Lab note #036 Bottom-up Breadth-first Traversal

A problem was that traversal in a layer would be backward. I'd need to traverse left-to-right to match the build process when building the Prolly Tree from scratch. No problem, I'll just loop through the children backward when processing top-down.

Lab note #036 Bottom-up Breadth-first Traversal

This last week has been a bit hectic as I didn't get time management under control. I started at the Recurse Center, an enclave of programmers to program for its own sake, either as a sabbatical or to relearn the love the programming. On the personal front, we are starting to look at preschools, as well as embarking on the long journey that is potty training. I wasn't going to mention much about my personal life in a technical update, but I now think that it gives context and color to the journey.

My intention for lab notes is for it to be a little bit messy. It should also detail not just results, but also my setbacks. It helps keep me honest, and it keeps me from shying away from consistently writing.

Because honestly, I've been frustrated with my lack of progress in the last two weeks, adjusting to the new schedule, meeting new people, and dealing with changes in the home. However, seeing that I had skipped a single week, I didn't want this to become a habit, as I was pretty good about maintaining a good pace and cadence with the updates. As I was trying to clear out my tabs, I ran across one about blogging, which maintains that being consistent is more important than worrying about quality. Because like that anecdote about making pottery, by writing a lot and listening to feedback, I'll get better.

Even with all the goings on, I've made some progress on the incremental insert in a Prolly Tree. I feel like I have a much better understanding of the nuances of the problem in my head now. There are basically two tricky parts:

  1. An efficient bottom-up breadth-first traversal.
  2. Replacing nodes in the layer above after grouping them differently.

Bottom-up Bread-first Traversal

I ended up writing the bottom-up breadth-first search three times. My first implementation of a bottom-up breadth-first traversal was pretty simplistic. I'd do a regular iterative top-down breadth-first search, and at the moment I need to process the node, I'd dump it into a stack. After the traversal, I'd just pop everything off the stack to get a bottom-up breadth-first traversal.

A problem was that traversal in a layer would be backward. I'd need to traverse left-to-right to match the build process when building the Prolly Tree from scratch. No problem, I'll just loop through the children backward when processing top-down. However, I found this confusing and often leads to off-by-one errors when trying to determine boundaries.

But the deal breaker was simply that I was holding the entire tree in memory (the stack) before getting rid of it. So it would be untenable for large trees typically in databases. In fact, it made me appreciate the typical iterative depth-first and breadth-first searches more. None of those held the entire tree in the stack or queue to traverse it. I had to find a different way.

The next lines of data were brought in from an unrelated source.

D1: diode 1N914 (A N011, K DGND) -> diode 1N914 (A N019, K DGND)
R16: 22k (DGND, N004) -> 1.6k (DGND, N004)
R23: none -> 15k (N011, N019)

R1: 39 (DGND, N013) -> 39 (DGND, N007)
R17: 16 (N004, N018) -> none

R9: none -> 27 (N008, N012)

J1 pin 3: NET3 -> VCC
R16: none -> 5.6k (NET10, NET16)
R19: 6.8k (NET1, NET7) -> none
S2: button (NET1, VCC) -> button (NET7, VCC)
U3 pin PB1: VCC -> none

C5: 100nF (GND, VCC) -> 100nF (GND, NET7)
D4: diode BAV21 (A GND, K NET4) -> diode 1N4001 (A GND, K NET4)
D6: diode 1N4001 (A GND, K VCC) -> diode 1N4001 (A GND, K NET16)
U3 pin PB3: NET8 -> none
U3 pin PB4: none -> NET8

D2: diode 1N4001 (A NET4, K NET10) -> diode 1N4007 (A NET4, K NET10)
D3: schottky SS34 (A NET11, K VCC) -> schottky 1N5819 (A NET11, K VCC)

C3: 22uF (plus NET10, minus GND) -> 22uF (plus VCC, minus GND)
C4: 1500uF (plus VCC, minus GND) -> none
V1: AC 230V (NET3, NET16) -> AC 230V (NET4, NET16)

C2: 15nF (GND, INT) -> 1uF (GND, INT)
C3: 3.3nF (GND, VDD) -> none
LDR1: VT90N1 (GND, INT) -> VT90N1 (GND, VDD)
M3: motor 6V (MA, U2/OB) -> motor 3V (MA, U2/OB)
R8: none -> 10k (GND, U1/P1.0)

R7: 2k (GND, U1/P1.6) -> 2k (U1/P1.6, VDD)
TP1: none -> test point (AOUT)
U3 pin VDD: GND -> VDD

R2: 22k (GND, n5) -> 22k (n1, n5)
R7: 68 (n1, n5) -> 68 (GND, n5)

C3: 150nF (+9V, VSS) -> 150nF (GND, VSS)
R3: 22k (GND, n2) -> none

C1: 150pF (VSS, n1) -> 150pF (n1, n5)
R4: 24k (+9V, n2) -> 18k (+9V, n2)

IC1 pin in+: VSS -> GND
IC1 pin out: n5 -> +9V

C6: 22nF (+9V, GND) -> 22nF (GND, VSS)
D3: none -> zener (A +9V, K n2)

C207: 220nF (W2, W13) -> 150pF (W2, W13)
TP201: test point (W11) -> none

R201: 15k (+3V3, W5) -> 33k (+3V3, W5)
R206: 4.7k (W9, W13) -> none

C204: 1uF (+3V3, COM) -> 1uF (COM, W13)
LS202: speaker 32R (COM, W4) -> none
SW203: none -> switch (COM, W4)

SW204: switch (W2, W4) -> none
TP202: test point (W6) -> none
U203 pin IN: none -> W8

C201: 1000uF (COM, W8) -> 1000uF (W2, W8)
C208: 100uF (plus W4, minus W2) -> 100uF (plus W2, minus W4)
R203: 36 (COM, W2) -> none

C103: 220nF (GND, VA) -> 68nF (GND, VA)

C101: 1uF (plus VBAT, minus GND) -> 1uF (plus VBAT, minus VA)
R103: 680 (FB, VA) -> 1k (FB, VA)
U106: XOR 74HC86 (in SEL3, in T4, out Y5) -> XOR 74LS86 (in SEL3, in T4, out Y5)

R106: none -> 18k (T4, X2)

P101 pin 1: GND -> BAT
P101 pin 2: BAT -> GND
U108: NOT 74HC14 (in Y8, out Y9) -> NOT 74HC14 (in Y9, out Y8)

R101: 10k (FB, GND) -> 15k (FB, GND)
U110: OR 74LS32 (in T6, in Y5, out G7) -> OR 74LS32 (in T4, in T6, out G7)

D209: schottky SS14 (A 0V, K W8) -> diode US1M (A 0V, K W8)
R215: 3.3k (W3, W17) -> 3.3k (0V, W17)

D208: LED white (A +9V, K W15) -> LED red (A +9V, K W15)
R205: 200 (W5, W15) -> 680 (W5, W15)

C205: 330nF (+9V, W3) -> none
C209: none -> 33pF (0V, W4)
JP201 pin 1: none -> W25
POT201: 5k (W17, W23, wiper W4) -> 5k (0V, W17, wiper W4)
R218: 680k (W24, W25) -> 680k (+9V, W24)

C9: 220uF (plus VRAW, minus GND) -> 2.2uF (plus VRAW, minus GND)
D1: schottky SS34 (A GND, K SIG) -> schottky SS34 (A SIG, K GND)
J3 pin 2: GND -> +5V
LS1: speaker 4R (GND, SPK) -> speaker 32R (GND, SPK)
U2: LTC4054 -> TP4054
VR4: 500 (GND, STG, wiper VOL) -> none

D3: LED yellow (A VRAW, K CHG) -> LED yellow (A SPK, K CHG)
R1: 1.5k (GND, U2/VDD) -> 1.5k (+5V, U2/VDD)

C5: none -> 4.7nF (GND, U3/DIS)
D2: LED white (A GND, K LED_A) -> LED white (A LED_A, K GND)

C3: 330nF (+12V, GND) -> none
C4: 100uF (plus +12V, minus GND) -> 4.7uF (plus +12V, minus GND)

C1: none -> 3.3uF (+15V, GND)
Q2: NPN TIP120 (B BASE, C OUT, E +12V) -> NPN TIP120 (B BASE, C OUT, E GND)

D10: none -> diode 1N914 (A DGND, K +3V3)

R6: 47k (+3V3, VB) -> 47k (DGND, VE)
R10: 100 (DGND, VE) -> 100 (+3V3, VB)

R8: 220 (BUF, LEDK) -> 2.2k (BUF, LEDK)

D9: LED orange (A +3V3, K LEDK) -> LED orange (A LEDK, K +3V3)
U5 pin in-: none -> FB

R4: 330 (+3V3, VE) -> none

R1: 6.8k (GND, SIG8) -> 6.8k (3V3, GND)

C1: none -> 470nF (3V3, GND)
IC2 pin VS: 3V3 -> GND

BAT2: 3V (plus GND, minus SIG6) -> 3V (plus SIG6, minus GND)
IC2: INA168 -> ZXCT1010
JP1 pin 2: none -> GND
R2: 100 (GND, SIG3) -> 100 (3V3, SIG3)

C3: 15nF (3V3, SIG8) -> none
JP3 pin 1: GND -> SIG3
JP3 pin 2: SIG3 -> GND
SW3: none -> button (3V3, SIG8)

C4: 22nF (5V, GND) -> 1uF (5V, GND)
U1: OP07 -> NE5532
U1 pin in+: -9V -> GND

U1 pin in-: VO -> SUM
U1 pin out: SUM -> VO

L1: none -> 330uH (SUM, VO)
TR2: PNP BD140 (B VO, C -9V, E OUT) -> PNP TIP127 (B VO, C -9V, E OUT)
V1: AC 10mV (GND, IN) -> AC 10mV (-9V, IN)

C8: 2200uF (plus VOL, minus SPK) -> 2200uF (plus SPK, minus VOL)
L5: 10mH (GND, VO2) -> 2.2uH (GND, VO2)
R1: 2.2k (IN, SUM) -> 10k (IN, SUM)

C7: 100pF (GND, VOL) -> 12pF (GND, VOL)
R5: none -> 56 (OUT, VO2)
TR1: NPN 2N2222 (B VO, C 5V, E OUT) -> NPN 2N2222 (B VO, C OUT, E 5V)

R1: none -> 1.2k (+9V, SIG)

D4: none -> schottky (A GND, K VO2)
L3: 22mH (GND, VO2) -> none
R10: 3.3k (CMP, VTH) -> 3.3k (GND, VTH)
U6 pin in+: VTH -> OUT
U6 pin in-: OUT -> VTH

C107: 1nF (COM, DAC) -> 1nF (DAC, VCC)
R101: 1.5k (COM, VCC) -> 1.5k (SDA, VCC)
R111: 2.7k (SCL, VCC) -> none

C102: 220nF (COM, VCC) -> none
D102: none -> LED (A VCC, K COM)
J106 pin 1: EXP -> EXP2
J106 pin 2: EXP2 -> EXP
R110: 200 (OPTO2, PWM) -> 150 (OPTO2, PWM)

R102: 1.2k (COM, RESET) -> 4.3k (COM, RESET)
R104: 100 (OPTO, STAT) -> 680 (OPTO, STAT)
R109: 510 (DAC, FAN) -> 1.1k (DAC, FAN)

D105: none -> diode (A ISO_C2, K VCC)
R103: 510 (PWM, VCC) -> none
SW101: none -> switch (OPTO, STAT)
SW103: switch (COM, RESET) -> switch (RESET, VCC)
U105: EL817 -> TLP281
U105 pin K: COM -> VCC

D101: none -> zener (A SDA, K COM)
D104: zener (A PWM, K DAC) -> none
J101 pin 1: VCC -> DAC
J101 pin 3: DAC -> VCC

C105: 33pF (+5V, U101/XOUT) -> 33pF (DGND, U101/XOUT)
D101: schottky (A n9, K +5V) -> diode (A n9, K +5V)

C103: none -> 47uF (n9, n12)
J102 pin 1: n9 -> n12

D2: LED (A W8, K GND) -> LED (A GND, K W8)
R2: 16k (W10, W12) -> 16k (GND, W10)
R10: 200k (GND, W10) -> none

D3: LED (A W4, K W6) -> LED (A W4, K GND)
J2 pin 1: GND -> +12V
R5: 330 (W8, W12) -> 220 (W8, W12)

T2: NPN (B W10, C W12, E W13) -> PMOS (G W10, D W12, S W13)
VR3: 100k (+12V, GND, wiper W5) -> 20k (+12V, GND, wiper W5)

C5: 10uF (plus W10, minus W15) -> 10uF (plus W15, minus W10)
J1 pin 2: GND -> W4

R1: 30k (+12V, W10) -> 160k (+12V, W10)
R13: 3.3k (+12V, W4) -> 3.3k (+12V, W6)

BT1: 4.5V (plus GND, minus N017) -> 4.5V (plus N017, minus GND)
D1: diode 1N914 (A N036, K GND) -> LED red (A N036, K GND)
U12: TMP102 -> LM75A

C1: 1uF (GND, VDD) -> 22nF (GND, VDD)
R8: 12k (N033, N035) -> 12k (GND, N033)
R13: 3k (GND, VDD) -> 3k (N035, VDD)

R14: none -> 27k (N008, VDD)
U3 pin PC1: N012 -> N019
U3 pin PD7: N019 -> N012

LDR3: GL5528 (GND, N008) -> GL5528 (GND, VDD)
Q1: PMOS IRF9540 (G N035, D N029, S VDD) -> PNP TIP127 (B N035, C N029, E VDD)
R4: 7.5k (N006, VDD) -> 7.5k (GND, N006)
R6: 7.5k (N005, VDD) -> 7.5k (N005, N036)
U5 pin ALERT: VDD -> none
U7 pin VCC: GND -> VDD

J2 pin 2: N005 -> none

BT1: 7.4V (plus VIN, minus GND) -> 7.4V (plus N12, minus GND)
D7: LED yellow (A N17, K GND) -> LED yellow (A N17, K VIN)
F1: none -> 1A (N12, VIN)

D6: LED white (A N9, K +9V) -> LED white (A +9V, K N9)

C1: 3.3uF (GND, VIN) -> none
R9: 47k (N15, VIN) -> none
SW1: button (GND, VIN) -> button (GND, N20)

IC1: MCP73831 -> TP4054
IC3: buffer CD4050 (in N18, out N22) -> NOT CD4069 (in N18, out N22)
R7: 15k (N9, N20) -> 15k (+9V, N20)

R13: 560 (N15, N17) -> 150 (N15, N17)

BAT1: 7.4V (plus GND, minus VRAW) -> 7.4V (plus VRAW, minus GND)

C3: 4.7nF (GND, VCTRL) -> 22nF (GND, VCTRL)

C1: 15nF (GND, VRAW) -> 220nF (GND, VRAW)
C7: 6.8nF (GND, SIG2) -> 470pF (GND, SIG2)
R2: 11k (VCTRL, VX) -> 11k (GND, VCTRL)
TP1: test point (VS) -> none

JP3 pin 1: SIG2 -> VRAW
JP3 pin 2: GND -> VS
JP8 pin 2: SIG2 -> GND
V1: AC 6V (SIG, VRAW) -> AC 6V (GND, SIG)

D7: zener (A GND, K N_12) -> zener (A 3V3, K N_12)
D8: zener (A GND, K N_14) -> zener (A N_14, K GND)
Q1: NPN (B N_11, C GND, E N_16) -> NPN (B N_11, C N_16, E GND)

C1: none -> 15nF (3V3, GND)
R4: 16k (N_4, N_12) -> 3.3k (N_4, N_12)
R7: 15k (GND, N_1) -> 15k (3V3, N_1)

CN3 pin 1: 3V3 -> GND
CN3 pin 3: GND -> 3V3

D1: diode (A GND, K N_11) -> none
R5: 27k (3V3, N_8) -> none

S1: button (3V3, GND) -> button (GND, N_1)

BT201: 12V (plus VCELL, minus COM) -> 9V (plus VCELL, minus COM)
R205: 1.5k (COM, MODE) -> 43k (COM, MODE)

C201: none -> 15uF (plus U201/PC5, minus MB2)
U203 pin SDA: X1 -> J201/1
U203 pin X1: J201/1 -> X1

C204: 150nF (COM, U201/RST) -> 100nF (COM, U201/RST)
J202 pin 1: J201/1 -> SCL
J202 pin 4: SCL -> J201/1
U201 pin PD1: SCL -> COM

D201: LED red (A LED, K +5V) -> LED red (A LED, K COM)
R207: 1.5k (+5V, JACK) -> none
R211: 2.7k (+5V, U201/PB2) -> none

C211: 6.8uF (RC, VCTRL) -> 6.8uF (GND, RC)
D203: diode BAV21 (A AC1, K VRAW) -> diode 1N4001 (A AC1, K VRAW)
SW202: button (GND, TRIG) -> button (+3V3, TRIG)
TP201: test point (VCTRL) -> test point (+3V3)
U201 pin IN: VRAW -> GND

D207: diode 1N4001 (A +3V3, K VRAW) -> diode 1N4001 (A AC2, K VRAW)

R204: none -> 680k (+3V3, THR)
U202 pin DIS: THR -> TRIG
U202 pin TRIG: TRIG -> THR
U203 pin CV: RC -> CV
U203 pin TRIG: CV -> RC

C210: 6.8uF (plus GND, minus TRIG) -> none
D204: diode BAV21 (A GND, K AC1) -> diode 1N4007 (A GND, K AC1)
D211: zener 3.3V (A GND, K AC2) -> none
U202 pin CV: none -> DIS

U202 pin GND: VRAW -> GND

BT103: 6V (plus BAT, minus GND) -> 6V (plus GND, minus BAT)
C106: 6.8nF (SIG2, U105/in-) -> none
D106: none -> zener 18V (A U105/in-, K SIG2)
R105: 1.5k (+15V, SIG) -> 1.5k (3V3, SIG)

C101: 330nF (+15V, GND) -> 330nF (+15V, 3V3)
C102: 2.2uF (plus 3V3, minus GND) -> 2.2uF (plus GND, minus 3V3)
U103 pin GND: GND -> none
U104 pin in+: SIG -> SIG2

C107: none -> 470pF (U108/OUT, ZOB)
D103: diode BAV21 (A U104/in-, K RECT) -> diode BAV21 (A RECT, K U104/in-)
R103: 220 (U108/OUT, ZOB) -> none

The second time, I figured I could just attach sibling hashes to each node. That way, I can just do a depth-first traversal along the left side of the tree, and just follow sibling pointers all the way to the end of the layer before doing the same as I recursed back up.

In some ways, this did simplify the traversal code a lot. It was easy to tell when the end of the layer was (important for closing out a group of nodes, even if we didn't see a boundary), and we no longer had to hold the entire tree in memory.

Yet, this didn't work. When I went to write the incremental insertion with nodes including sibling hashes, should the sibling hashes affect the content hash of the node? But the deal breaker was the realization that to write the sibling hash, I needed to create the next sibling. And to write the sibling hash for the next sibling, I needed the sibling after that, until the end of the layer, where the next sibling hash would be null. Then we can finally write the sibling hashes from the end of the layer all the way back to the node at the seam. This is terrible. This means that we need to keep all these nodes in memory before being able to write them.

The method I ended up choosing was to keep a cursor that's represented by a seam through the tree, from root to the currently emitted node. We would do a depth-first search down to the left-most node, then start emitting the parent's children, the immediate siblings. Once we reach the end of the immediate siblings, we go up to the parent level, find the next parent, and come back down to keep getting the next child of the parent. If there is no next parent because we reached the end of the parent's immediate siblings, then we recursively go up to the grandparent level to get the next grandparent, come down to find the next parent, then come back down to find the next child. We do this up to the root, and we repeat this until the end of the layer.

The space complexity we need is O(log n) for the cursor. The computational complexity is that most of the time, to get the next sibling, it's just looking at the next element in the array. The number of times you'd have to traverse up the seam decreases exponentially as you go up a layer. In some hand-wavy fashion, it seems to be also on the order of O(n log n)

Getting this to work was hard somehow. I ended up having to write some pseudocode that had the recursive algorithm unwound to figure out how to write it. I think the difficulty was that there were additional steps to be taken after the recursion which made it so weird.

Oh, and ChatGPT was of no help. At least for now, programmer jobs are safe. If you find that ChatGPT can write the code that you often write, it's time to level up.